Collected data
━━━━━━━━
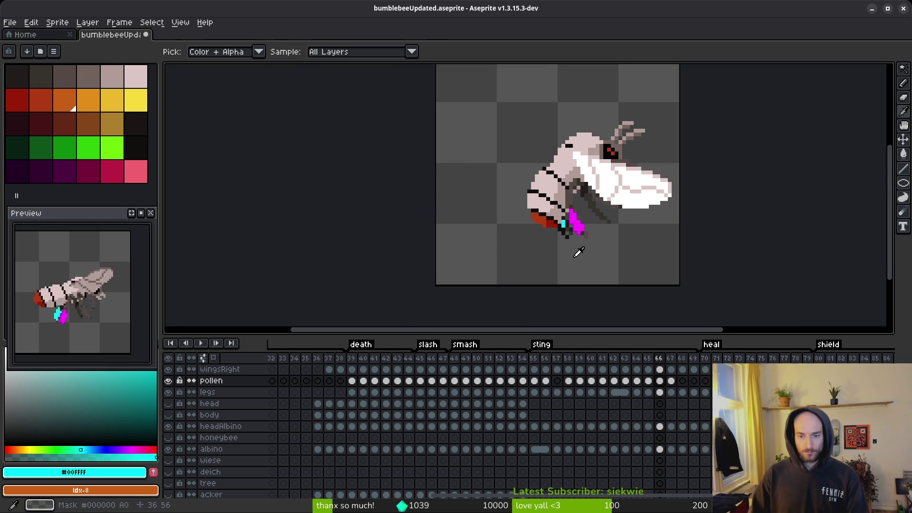
key("Right")
- Compare the pollen cels on frames 52 and 53 with frame 68's cel
key("b")
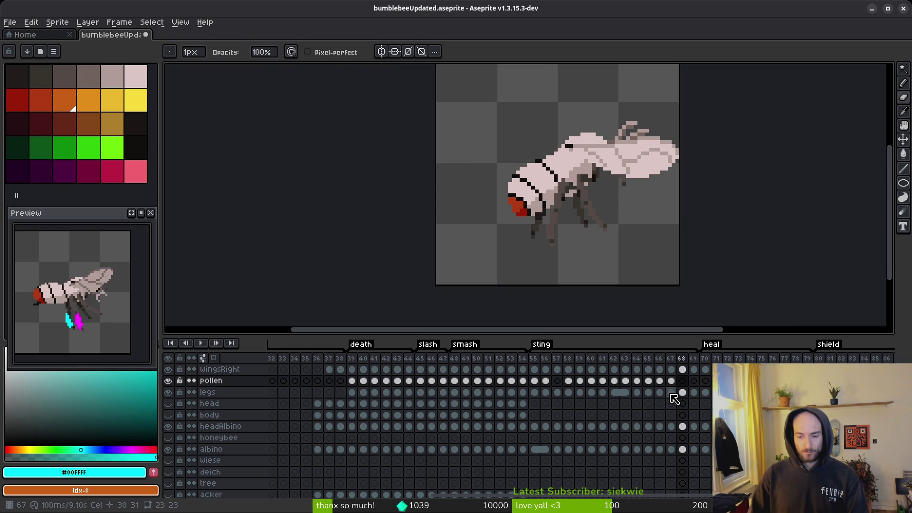
left_click(500, 383)
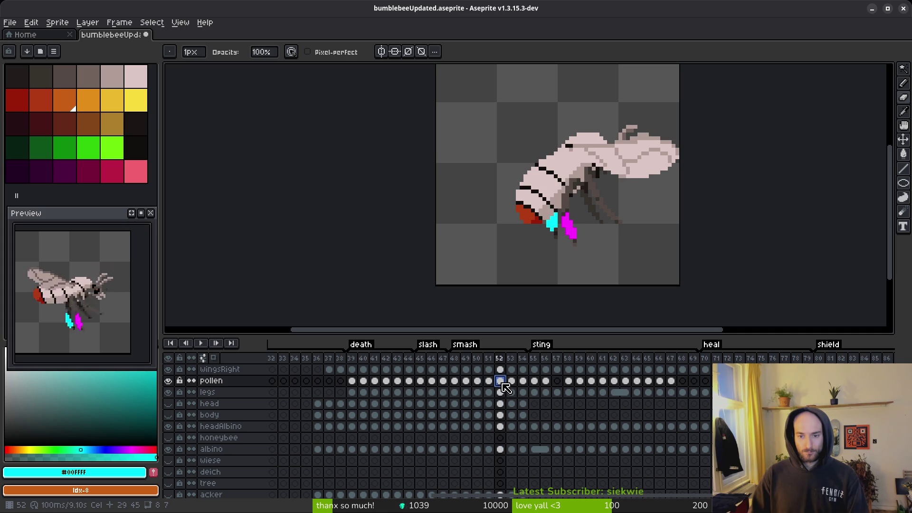
left_click(512, 381)
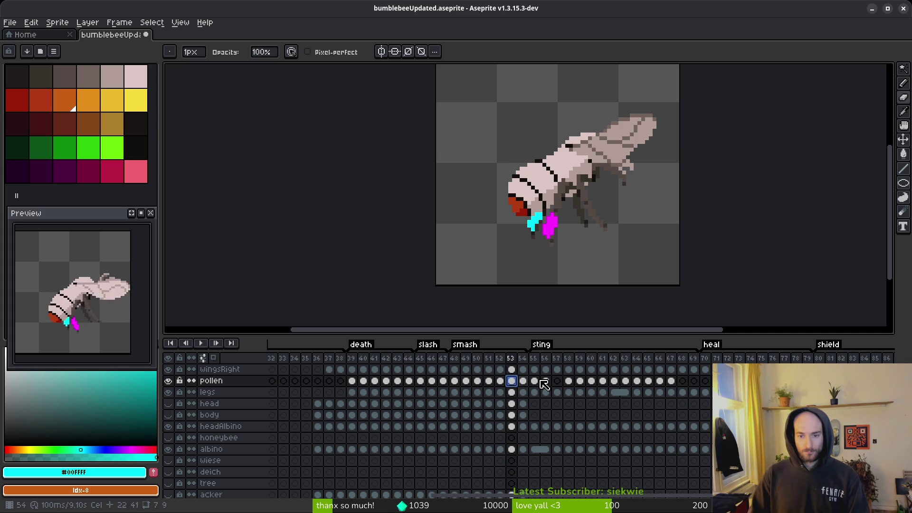
left_click(682, 381)
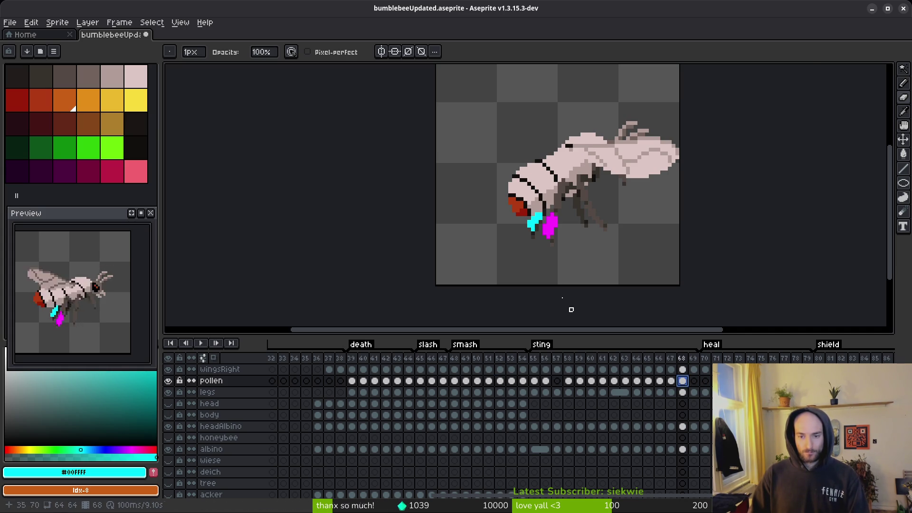
scroll(543, 226, "up", 2)
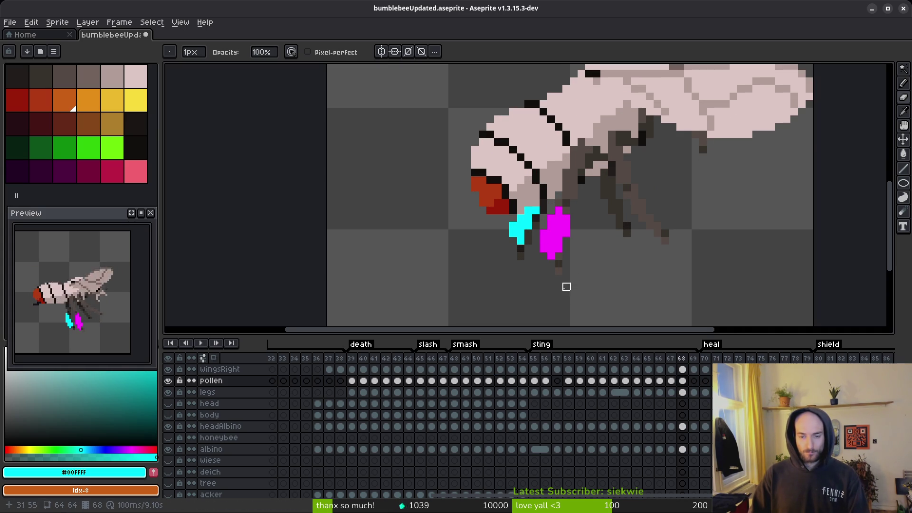
scroll(574, 294, "down", 2)
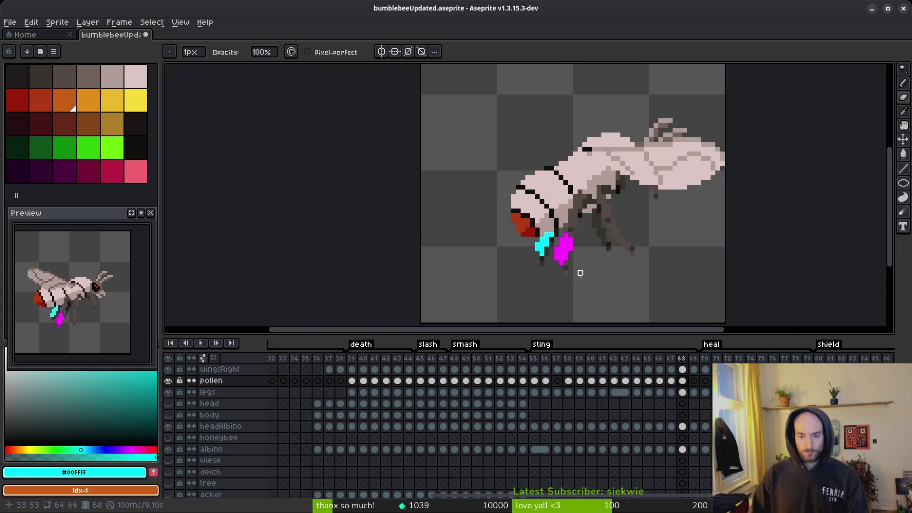
left_click(512, 381)
- Copy frame 54's pollen cel and paste it into frame 69
key("plus")
key("plus")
━━━━━━━━
Write out every line above exactly as it is, leaving out the pictures.

key("Right")
- Compare the pollen cels on frames 52 and 53 with frame 68's cel
key("b")
left_click(500, 383)
left_click(512, 381)
left_click(682, 381)
scroll(543, 226, "up", 2)
scroll(574, 294, "down", 2)
left_click(512, 381)
- Copy frame 54's pollen cel and paste it into frame 69
key("plus")
key("plus")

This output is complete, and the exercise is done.